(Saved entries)
·····

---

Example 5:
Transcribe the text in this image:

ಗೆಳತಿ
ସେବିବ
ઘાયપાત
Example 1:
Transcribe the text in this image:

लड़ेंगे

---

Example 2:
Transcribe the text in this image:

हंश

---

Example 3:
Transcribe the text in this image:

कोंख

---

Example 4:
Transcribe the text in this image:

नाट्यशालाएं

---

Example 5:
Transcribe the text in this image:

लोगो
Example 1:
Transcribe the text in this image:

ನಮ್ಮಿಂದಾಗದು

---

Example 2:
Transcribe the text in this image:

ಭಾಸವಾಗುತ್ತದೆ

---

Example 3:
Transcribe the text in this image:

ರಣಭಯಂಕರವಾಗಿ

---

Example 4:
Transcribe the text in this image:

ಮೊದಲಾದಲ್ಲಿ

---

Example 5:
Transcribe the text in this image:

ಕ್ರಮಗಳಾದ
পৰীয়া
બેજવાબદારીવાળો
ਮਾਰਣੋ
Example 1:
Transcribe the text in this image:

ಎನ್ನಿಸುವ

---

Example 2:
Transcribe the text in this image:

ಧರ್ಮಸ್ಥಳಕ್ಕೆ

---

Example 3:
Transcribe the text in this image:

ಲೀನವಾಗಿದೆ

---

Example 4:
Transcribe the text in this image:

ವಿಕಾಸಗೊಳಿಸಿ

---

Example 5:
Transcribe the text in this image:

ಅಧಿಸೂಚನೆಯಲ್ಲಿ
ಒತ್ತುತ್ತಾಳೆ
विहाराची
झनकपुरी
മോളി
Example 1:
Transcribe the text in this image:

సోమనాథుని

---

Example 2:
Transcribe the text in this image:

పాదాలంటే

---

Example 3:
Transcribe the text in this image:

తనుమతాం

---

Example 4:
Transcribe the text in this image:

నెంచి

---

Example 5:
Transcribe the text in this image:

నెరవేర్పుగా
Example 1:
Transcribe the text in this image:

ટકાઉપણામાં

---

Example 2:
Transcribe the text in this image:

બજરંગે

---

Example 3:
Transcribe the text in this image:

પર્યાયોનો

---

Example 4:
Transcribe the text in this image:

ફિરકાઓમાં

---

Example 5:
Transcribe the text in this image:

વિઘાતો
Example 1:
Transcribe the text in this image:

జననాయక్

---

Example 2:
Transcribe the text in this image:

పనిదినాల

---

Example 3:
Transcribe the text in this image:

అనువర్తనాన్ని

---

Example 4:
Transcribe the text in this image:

·····

**Assignment**. Keeping every line exactly as it is, copy all the records.

**Written response**.
---

Example 5:
Transcribe the text in this image:

ಗೆಳತಿ
ସେବିବ
ઘાયપાત
Example 1:
Transcribe the text in this image:

लड़ेंगे

---

Example 2:
Transcribe the text in this image:

हंश

---

Example 3:
Transcribe the text in this image:

कोंख

---

Example 4:
Transcribe the text in this image:

नाट्यशालाएं

---

Example 5:
Transcribe the text in this image:

लोगो
Example 1:
Transcribe the text in this image:

ನಮ್ಮಿಂದಾಗದು

---

Example 2:
Transcribe the text in this image:

ಭಾಸವಾಗುತ್ತದೆ

---

Example 3:
Transcribe the text in this image:

ರಣಭಯಂಕರವಾಗಿ

---

Example 4:
Transcribe the text in this image:

ಮೊದಲಾದಲ್ಲಿ

---

Example 5:
Transcribe the text in this image:

ಕ್ರಮಗಳಾದ
পৰীয়া
બેજવાબદારીવાળો
ਮਾਰਣੋ
Example 1:
Transcribe the text in this image:

ಎನ್ನಿಸುವ

---

Example 2:
Transcribe the text in this image:

ಧರ್ಮಸ್ಥಳಕ್ಕೆ

---

Example 3:
Transcribe the text in this image:

ಲೀನವಾಗಿದೆ

---

Example 4:
Transcribe the text in this image:

ವಿಕಾಸಗೊಳಿಸಿ

---

Example 5:
Transcribe the text in this image:

ಅಧಿಸೂಚನೆಯಲ್ಲಿ
ಒತ್ತುತ್ತಾಳೆ
विहाराची
झनकपुरी
മോളി
Example 1:
Transcribe the text in this image:

సోమనాథుని

---

Example 2:
Transcribe the text in this image:

పాదాలంటే

---

Example 3:
Transcribe the text in this image:

తనుమతాం

---

Example 4:
Transcribe the text in this image:

నెంచి

---

Example 5:
Transcribe the text in this image:

నెరవేర్పుగా
Example 1:
Transcribe the text in this image:

ટકાઉપણામાં

---

Example 2:
Transcribe the text in this image:

બજરંગે

---

Example 3:
Transcribe the text in this image:

પર્યાયોનો

---

Example 4:
Transcribe the text in this image:

ફિરકાઓમાં

---

Example 5:
Transcribe the text in this image:

વિઘાતો
Example 1:
Transcribe the text in this image:

జననాయక్

---

Example 2:
Transcribe the text in this image:

పనిదినాల

---

Example 3:
Transcribe the text in this image:

అనువర్తనాన్ని

---

Example 4:
Transcribe the text in this image:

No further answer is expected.